Find each line below that contains the word "County" and copy it out. Matches must have the same capitalization.

##########

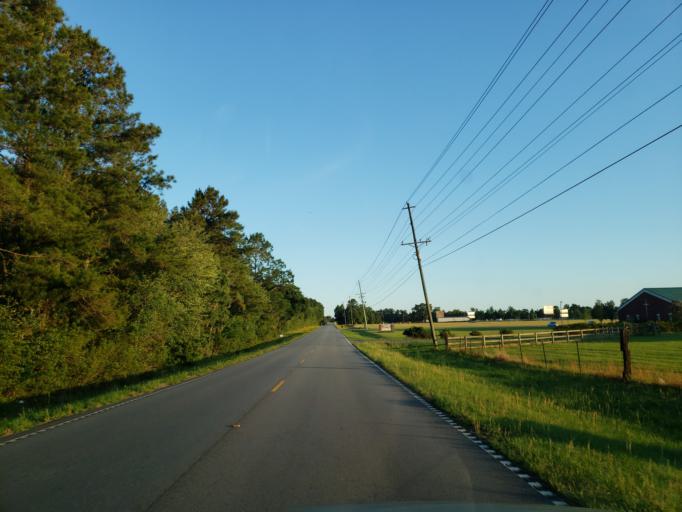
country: US
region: Georgia
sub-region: Lowndes County
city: Valdosta
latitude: 30.7027
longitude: -83.2409
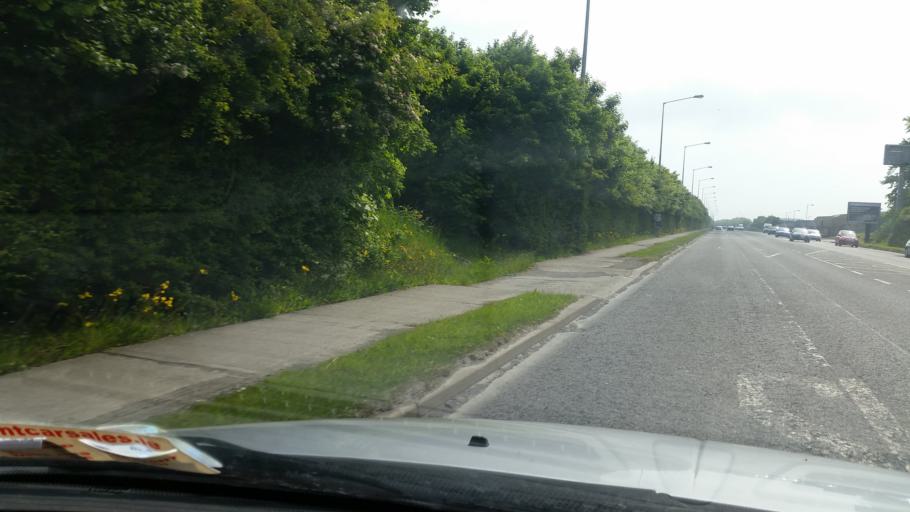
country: IE
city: Bonnybrook
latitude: 53.4081
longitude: -6.2053
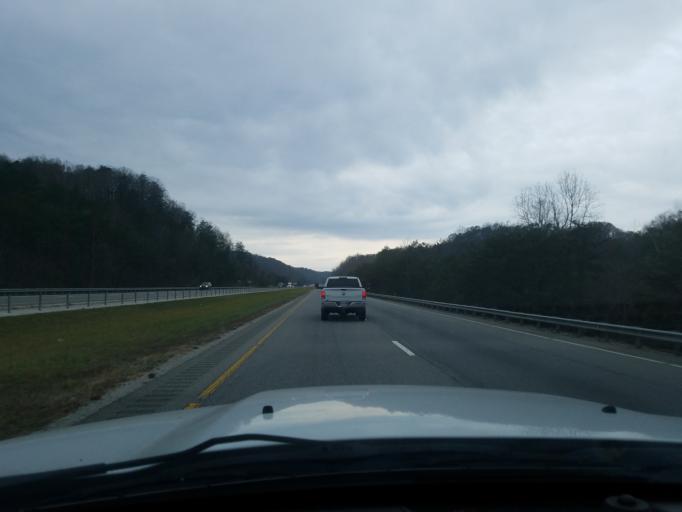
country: US
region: Kentucky
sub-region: Boyd County
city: Meads
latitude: 38.3654
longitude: -82.7807
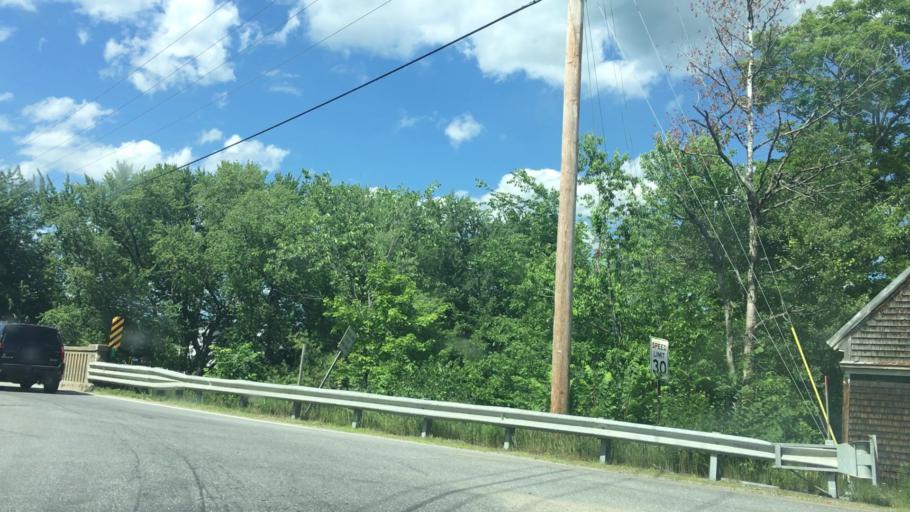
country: US
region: Maine
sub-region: Franklin County
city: New Sharon
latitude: 44.6196
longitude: -70.0746
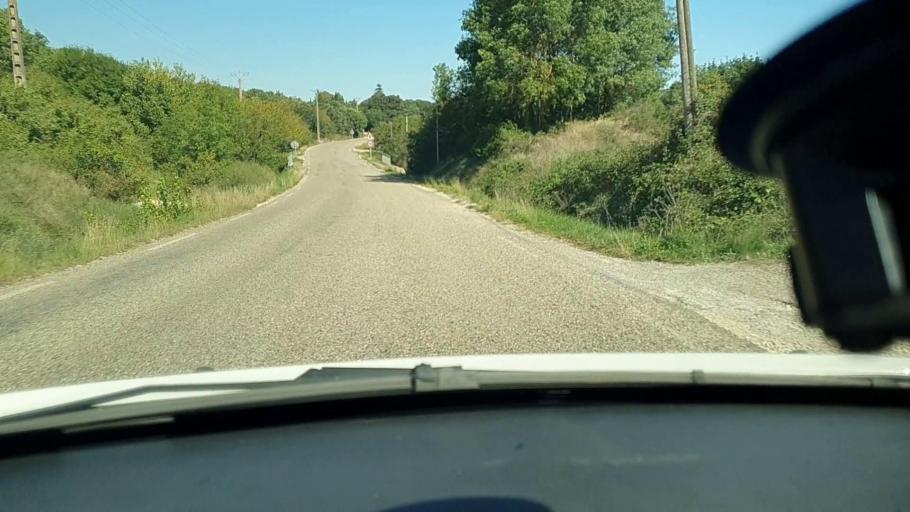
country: FR
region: Languedoc-Roussillon
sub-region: Departement du Gard
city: Goudargues
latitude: 44.1520
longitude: 4.4540
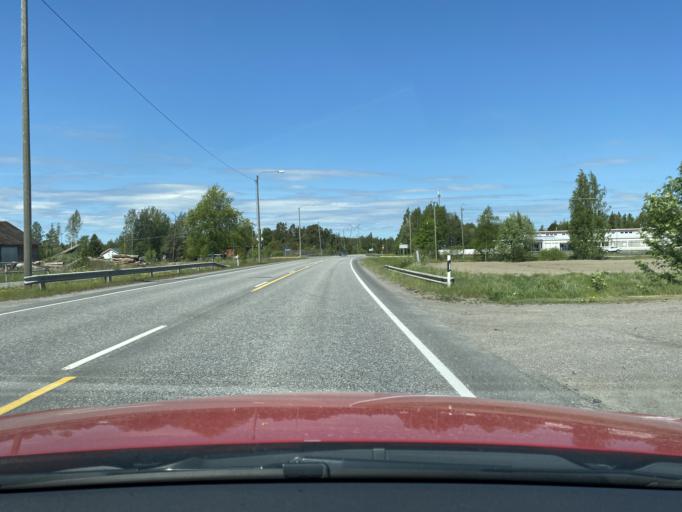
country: FI
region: Satakunta
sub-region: Rauma
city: Eura
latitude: 61.1228
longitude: 22.1321
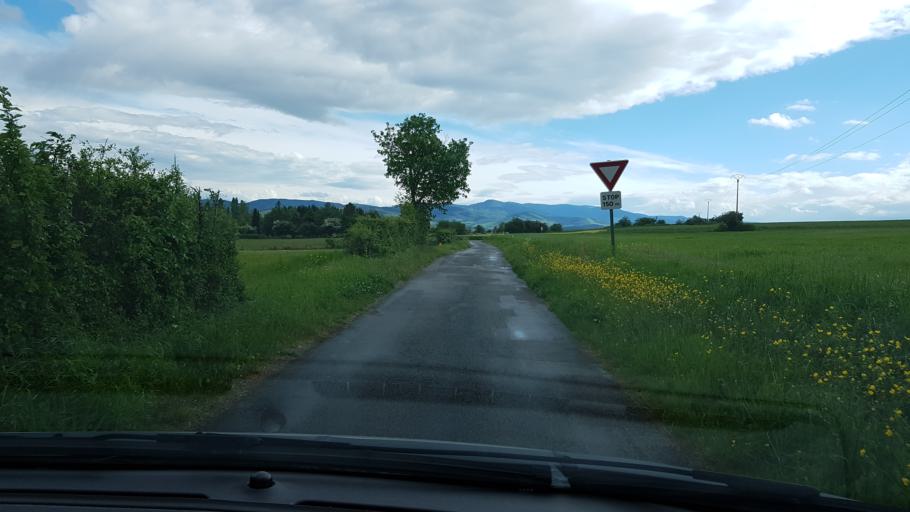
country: FR
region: Rhone-Alpes
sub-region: Departement du Rhone
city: Saint-Maurice-sur-Dargoire
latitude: 45.5758
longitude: 4.6446
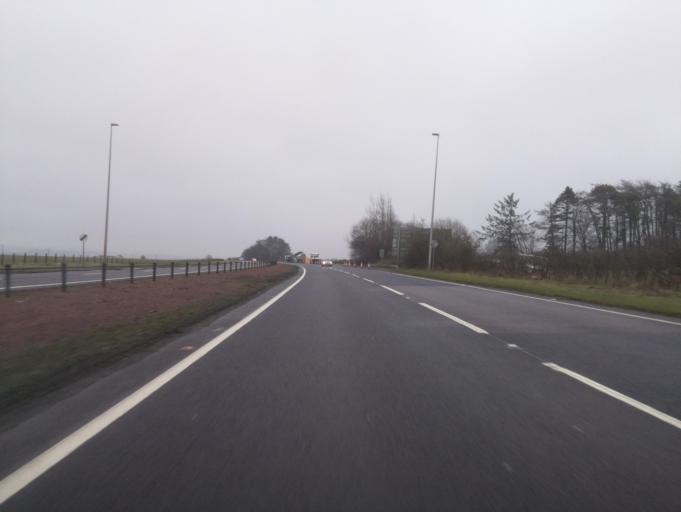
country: GB
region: Scotland
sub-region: Clackmannanshire
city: Menstrie
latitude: 56.2427
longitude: -3.8728
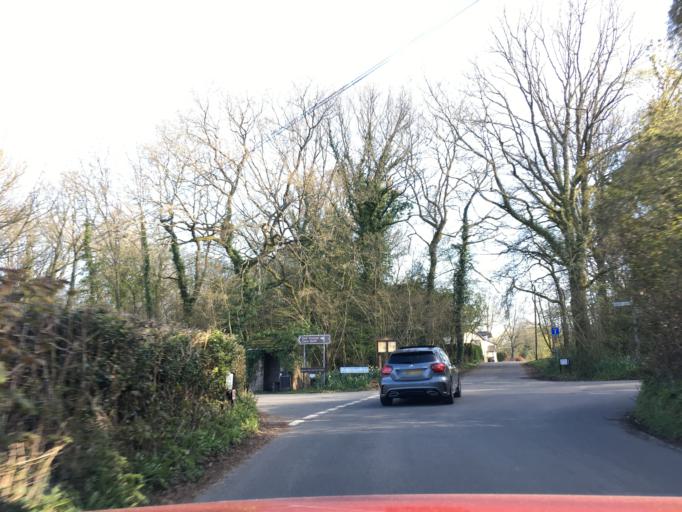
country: GB
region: Wales
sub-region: Torfaen County Borough
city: New Inn
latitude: 51.7070
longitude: -2.9671
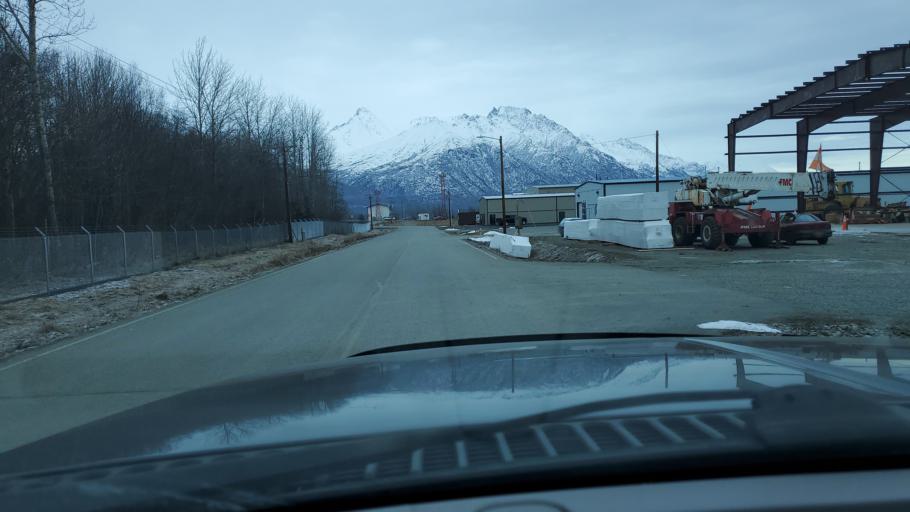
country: US
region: Alaska
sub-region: Matanuska-Susitna Borough
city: Palmer
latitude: 61.5964
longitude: -149.0985
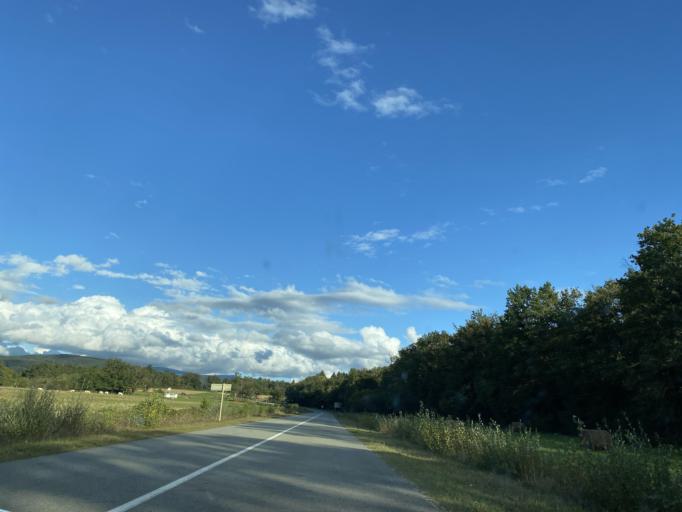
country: FR
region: Auvergne
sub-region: Departement du Puy-de-Dome
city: Puy-Guillaume
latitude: 45.9478
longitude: 3.4768
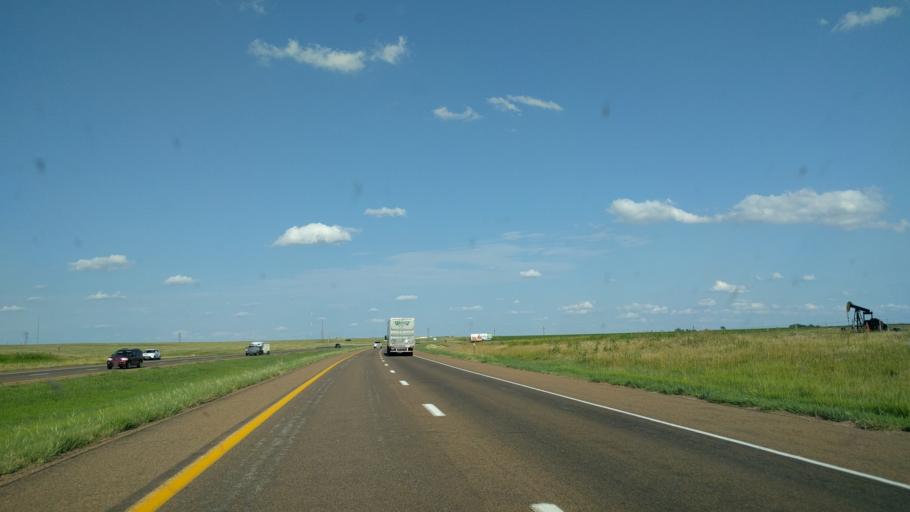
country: US
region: Kansas
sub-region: Ellis County
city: Hays
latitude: 38.9216
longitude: -99.3869
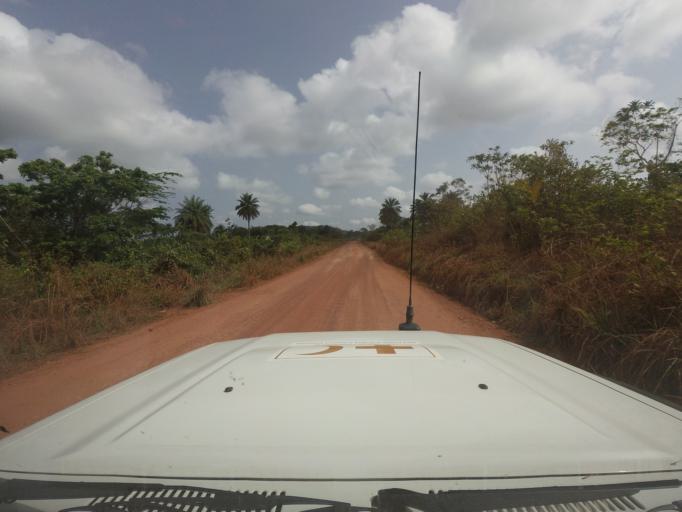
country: LR
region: Bong
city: Gbarnga
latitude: 7.2341
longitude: -9.4376
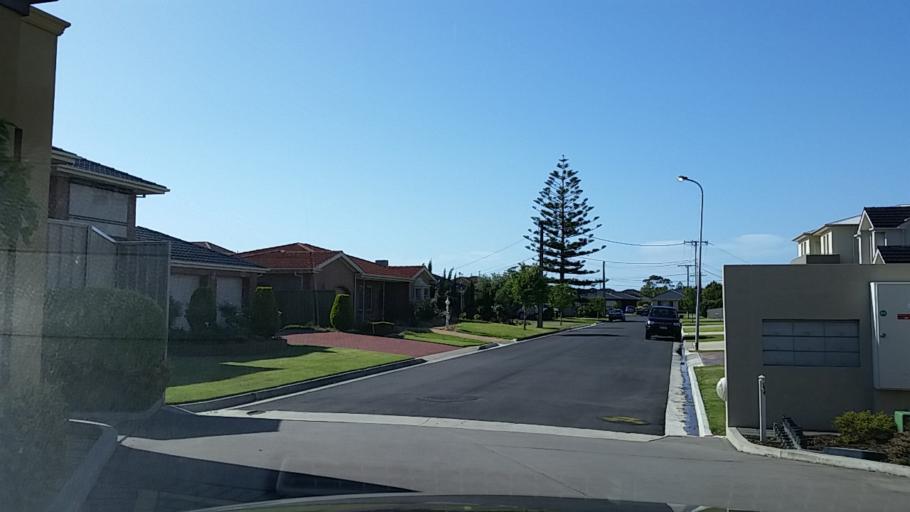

##########

• The output:
sub-region: Lowndes County
sub-region: Boyd County
sub-region: Franklin County
sub-region: Torfaen County Borough
sub-region: Ellis County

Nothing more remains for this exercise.